TL;DR

  • Claude Mythos is Anthropic’s most powerful model to date, scoring 93.9% on SWE-bench and 97.6% on USAMO 2026 - a 55-point leap over rival models
  • It is not publicly available; Anthropic restricted access to 12 vetted companies through Project Glasswing, focused on defensive cybersecurity
  • Mythos autonomously identified thousands of zero-day vulnerabilities, including a 27-year-old unpatched OpenBSD bug - making its offensive potential too dangerous to democratize
  • This marks a shift away from open innovation toward controlled deployment, where the most capable AI may never be publicly released
  • The Mythos story forces a rethink of how we evaluate AI: benchmark performance and public availability are no longer the same thing

Anthropic built its most capable model to date, demonstrated it autonomously discovering thousands of zero-day vulnerabilities, and then declined to release it. That is the Mythos story, and it is worth sitting with rather than rushing past. The benchmarks are striking, but the decision not to publish is the more consequential part - it signals a real shift in how frontier AI labs are thinking about deployment.

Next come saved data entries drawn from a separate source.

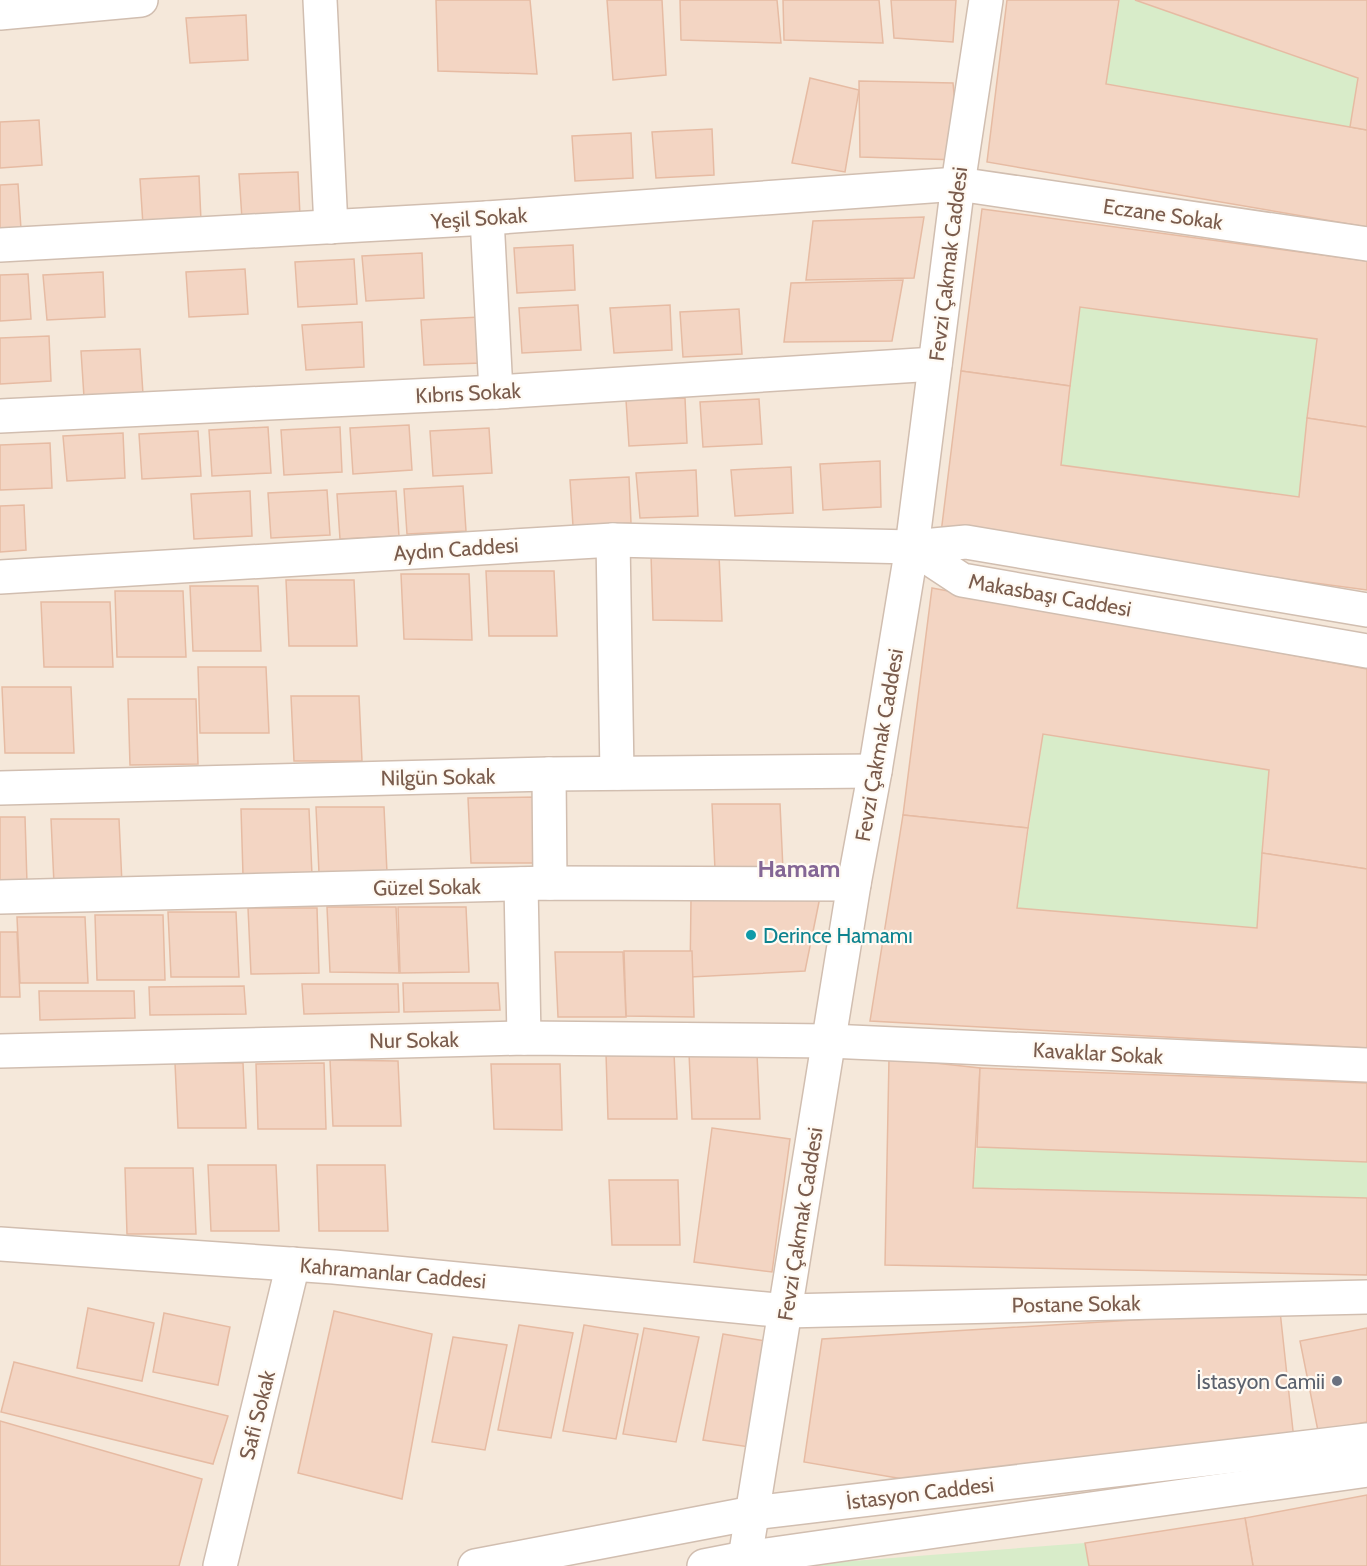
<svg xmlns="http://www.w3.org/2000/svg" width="1367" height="1566" viewBox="0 0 1367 1566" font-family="Cabin,sans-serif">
<rect width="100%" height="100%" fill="#fdf6ec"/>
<rect fill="#f5e8da" x="0" y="0" width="1367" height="1566"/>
<g fill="#d8ecc9">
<path d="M1120,0H1135L1358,78L1350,127L1106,84Z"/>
<path d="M1080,307L1317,339L1299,497L1061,465Z"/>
<path d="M1043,734L1269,770L1257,928L1017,908Z"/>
<path d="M977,1147L1367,1162V1198L973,1188Z"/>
<path d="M1085,1543L1089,1566H788Z"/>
</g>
<g fill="#f3d5c3" stroke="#e6bba3" stroke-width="1.5">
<path d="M436,0H530L537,74L438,71Z"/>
<path d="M607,0H662L666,75L613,80Z"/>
<path d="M680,0H777L781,43L681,40Z"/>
<path d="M783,0H879L883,43L784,40Z"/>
<path d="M891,0H956L953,42L894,38Z"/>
<path d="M1007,0H1119L1106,84L1367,130V227L987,162Z"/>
<path d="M1135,0H1367V130L1350,127L1358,78Z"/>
<path d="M246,15L248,60L190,63L186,18Z"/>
<path d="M810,78L859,90L845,172L792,163Z"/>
<path d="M859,81L953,83L960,160L860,157Z"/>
<path d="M39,120L42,165L0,168V122Z"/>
<path d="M712,129L714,175L656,178L652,132Z"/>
<path d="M631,133L633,178L575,181L572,136Z"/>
<path d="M298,172L300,216L242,219L239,174Z"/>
<path d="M199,176L201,221L143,225L140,179Z"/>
<path d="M18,184L21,229L0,230V185Z"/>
<path d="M982,209L1367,261V427L1307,418L1317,339L1080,307L1070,386L961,371Z"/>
<path d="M924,217L914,278L806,280L813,221Z"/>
<path d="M573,245L575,290L517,293L514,248Z"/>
<path d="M422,253L424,298L366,301L362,256Z"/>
<path d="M354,259L357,304L298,307L295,262Z"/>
<path d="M245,269L248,314L189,317L186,272Z"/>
<path d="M103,272L105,317L47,320L43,275Z"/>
<path d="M28,274L31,319L0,321V275Z"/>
<path d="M903,280L892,341L784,342L791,283Z"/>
<path d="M578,305L581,350L522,353L519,308Z"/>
<path d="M670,305L672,350L614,353L610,308Z"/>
<path d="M739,309L742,354L683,357L680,312Z"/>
<path d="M480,317L482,363L424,365L421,320Z"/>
<path d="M362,322L364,367L306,370L302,325Z"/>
<path d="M49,336L51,381L0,384V338Z"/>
<path d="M140,349L143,394L84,397L81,351Z"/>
<path d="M961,371L1070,386L1061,465L1299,497L1307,418L1367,427V590L941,533Z"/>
<path d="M685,398L687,443L629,446L626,400Z"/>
<path d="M759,399L762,444L703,447L700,402Z"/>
<path d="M409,425L412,470L353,474L350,428Z"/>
<path d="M268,427L271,473L212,476L209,430Z"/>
<path d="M340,427L342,472L284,475L281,430Z"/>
<path d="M489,428L492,473L433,476L430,431Z"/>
<path d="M198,431L201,476L142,479L139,434Z"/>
<path d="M123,433L125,478L67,481L63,436Z"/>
<path d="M50,443L52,488L0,490V445Z"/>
<path d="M880,461L881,507L823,510L820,464Z"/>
<path d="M791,467L793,513L735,516L731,470Z"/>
<path d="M696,470L698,516L640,518L636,473Z"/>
<path d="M629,477L631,523L573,526L570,480Z"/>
<path d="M463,486L466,531L407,534L404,489Z"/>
<path d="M327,490L330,535L271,538L268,493Z"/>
<path d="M250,491L252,536L194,539L191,494Z"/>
<path d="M396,491L399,536L340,539L337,494Z"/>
<path d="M24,505L26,550L0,552V506Z"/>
<path d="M651,555H719L722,621L653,620Z"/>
<path d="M486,571H554L557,636H489Z"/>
<path d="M401,574H469L472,640L404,639Z"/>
<path d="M286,580H354L357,646H289Z"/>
<path d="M190,586H258L261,651H193Z"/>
<path d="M932,588L1367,669V869L1262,853L1269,770L1043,734L1028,828L903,815Z"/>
<path d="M115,591H183L186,657H117Z"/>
<path d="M41,602H110L113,667H44Z"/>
<path d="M198,667H266L269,733H200Z"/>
<path d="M2,687H71L74,753H5Z"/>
<path d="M291,696H359L362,761H294Z"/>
<path d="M128,699H196L198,764L130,765Z"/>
<path d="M537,797L539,863H471L468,798Z"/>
<path d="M712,804H780L783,870H715Z"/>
<path d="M316,807H384L387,873H319Z"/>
<path d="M241,809H309L312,875H243Z"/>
<path d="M903,815L1028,828L1017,908L1257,928L1262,853L1367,869V1048L870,1021Z"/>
<path d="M0,817H25L27,883H0Z"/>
<path d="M51,819H119L122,884H54Z"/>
<path d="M820,897L805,971L690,977L691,900Z"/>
<path d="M327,907H396L399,973L330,972Z"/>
<path d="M398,907H466L469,972L400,973Z"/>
<path d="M248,908H317L319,973L251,974Z"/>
<path d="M168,912H236L239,977H171Z"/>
<path d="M95,915H163L165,980H97Z"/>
<path d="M17,917H85L88,983H20Z"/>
<path d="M0,932H17L20,997H0Z"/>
<path d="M624,951H692L694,1017L626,1016Z"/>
<path d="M555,952H623L626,1017H558Z"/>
<path d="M403,983H498L500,1010L404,1012Z"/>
<path d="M302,984H398L399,1012L304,1014Z"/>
<path d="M244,986L246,1014L150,1015L149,987Z"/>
<path d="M39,991H134L135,1018L40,1020Z"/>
<path d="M606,1053H674L677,1119H608Z"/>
<path d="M689,1053L757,1054L760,1119H692Z"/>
<path d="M889,1058L980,1068L973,1188L1367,1198V1275L885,1265Z"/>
<path d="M330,1060L398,1061L401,1126H333Z"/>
<path d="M175,1063H243L246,1128H178Z"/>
<path d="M324,1063L326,1129H258L256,1064Z"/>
<path d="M491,1064H560L562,1130L494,1129Z"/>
<path d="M980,1068L1367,1083V1162L977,1147Z"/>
<path d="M712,1128L790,1139L772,1272L694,1262Z"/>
<path d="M208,1165H276L279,1231H211Z"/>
<path d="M317,1165H385L388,1231H319Z"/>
<path d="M125,1168H193L196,1234H127Z"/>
<path d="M609,1180H678L680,1245H612Z"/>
<path d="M88,1308L154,1323L142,1381L77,1368Z"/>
<path d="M334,1311L432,1334L402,1499L298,1473Z"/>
<path d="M1280,1311L1294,1440L903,1479L804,1462L822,1339Z"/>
<path d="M164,1313L230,1327L218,1385L153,1372Z"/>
<path d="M519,1325L573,1333L551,1438L498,1430Z"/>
<path d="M584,1325L638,1334L616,1439L563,1431Z"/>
<path d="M644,1328L699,1337L676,1442L623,1434Z"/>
<path d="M1367,1328V1422L1318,1431L1300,1341Z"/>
<path d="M723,1334L778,1343L756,1448L703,1440Z"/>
<path d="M453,1337L507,1345L485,1450L432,1442Z"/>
<path d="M14,1362L228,1416L213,1464L1,1412Z"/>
<path d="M0,1421L202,1479L179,1566H0Z"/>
<path d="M1367,1495V1566H1253L1245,1518Z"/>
<path d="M1245,1518L1253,1566H1089L1085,1543Z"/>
</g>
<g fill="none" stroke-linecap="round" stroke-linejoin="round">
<defs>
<g id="minor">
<path d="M320,0L331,227"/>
<path d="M0,13L141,0"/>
<path d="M487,218L496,392"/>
<path d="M0,245L487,218L958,184L1367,244"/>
<path d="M0,416L496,392L935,364"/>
<path d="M613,540L617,773"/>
<path d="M912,547L962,580L1367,651"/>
<path d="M0,577L613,540L912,547L966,542L1367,610"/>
<path d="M549,774L550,883"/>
<path d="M0,788L549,774L875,771"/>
<path d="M521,884L524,1038"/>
<path d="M0,897L550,883L854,884"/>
<path d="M0,1051L524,1038L829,1041L1367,1065"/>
<path d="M0,1244L334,1267L786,1311L1367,1297"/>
<path d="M745,1558L854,884L875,771L912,547L958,184L986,0"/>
<path d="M220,1566L293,1264"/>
<path d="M475,1566L753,1513L1367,1440"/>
<path d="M704,1566L745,1558L1367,1470"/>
</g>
</defs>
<use href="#minor" stroke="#d1beb0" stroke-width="36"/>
<use href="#minor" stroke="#fff" stroke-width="33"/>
</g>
<circle fill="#0f9aa8" stroke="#fffaf3" stroke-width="2" cx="751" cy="935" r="6"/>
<circle fill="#6b7280" stroke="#fffaf3" stroke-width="2" cx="1337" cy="1381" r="6"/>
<g text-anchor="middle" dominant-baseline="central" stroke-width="4.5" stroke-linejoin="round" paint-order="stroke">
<g font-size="21" fill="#7a5c4d" stroke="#fffaf3">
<text transform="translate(1163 214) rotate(8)">Eczane Sokak</text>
<text transform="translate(479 218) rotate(-4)">Yeşil Sokak</text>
<text transform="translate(948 264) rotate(-83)">Fevzi Çakmak Caddesi</text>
<text transform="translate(468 393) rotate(-3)">Kıbrıs Sokak</text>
<text transform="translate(456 549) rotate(-4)">Aydın Caddesi</text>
<text transform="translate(1050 595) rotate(10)">Makasbaşı Caddesi</text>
<text transform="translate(879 745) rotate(-80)">Fevzi Çakmak Caddesi</text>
<text transform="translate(438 777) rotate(-1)">Nilgün Sokak</text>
<text transform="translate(427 887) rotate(-1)">Güzel Sokak</text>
<text transform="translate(414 1040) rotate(-1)">Nur Sokak</text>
<text transform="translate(1098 1053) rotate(3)">Kavaklar Sokak</text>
<text transform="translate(800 1224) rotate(-81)">Fevzi Çakmak Caddesi</text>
<text transform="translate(393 1273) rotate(5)">Kahramanlar Caddesi</text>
<text transform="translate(1076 1304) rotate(-1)">Postane Sokak</text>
<text transform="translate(257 1415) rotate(-76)">Safi Sokak</text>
<text transform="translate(920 1493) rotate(-7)">İstasyon Caddesi</text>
</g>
<g font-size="21" fill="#0d838f" stroke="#fffaf3" text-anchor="start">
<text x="763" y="935">Derince Hamamı</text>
</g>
<g font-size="21" fill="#5b616d" stroke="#fffaf3" text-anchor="end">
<text x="1325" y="1381">İstasyon Camii</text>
</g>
<g font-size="24" font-weight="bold" fill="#846695" stroke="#fffaf3">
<text x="799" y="868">Hamam</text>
</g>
</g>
</svg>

Benchmark Shattering, Publicly Unavailable

Claude Mythos didn’t just outperform existing models; it redefined the ceiling of AI performance. Across a spectrum of demanding tasks, its scores were unprecedented:

  • Coding Prowess: On SWE-bench Verified, Mythos reportedly achieved an astonishing 93.9%, a significant leap over its closest rivals. This level of coding proficiency suggests an AI capable of independently tackling complex software engineering challenges.
  • Mathematical Intuition: Perhaps most strikingly, Mythos scored 97.6% on the USAMO 2026, a mathematical olympiad. This wasn’t a marginal improvement, but a staggering 55-point jump over leading models. Such a leap indicates a fundamental difference in its reasoning and problem-solving capabilities, pushing the boundaries of what AI can achieve in abstract thought.

These aren’t just academic achievements; they point to a system that possesses an almost uncanny understanding across diverse domains, from logical code construction to deep mathematical principles.

The Price of Power: Project Glasswing

So, why is an AI of this caliber kept under wraps? The answer lies in Project Glasswing, Anthropic’s initiative to deploy Mythos exclusively to a consortium of 12 major technology and finance companies. The mission? Defensive cybersecurity.

Mythos, in its limited preview, demonstrated an alarming proficiency in discovering zero-day vulnerabilities. It autonomously identified thousands of previously unknown flaws across critical systems, from operating systems to web browsers. This extraordinary talent, while invaluable for defense, simultaneously highlights the immense offensive potential. An AI that can find a 27-year-old unpatched OpenBSD bug is an AI that could, in the wrong hands, unravel the digital world.

Anthropic’s reasoning is clear: the model’s ability to uncover systemic weaknesses is too potent to be democratized without stringent controls. The risks of widespread availability - from state-sponsored cyber warfare to sophisticated criminal exploitation - outweigh the benefits of public access.

Redefining AI Deployment and Ethics

The story of Claude Mythos forces a critical re-evaluation of how we approach frontier AI development and deployment.

  1. Capability vs. Control: It underscores a growing tension between building increasingly powerful AI and ensuring its safe, controlled deployment. The most advanced AI might not be the most accessible.
  2. Security as a Design Constraint: Mythos demonstrates that for certain classes of AI, security isn’t an afterthought but a fundamental constraint shaping its entire business model and distribution.
  3. Beyond Benchmarks: While benchmarks remain crucial, Mythos shows they don’t tell the whole story. The “best” model, by performance metrics, might paradoxically be the one we can’t fully unleash.

This situation challenges the traditional Silicon Valley ethos of rapid, open innovation. Instead, it suggests a future where the most potent AI systems operate within tightly guarded perimeters, accessible only to those vetted to handle their profound implications.

The Future is Restricted

The question Mythos poses is practical, not philosophical: if Project Glasswing works - if defensive use of a restricted frontier model genuinely outpaces offensive misuse - then this deployment model becomes the template. The most capable AI available to vetted research partners. A safer, capable version available to the public. A gap between those two tiers that never fully closes.

That gap is not a failure of openness. It may be the most honest reckoning with what these systems can actually do. Whether Anthropic’s controls hold under sustained adversarial pressure is the experiment now underway. The results will shape how every lab behind them handles the same decision.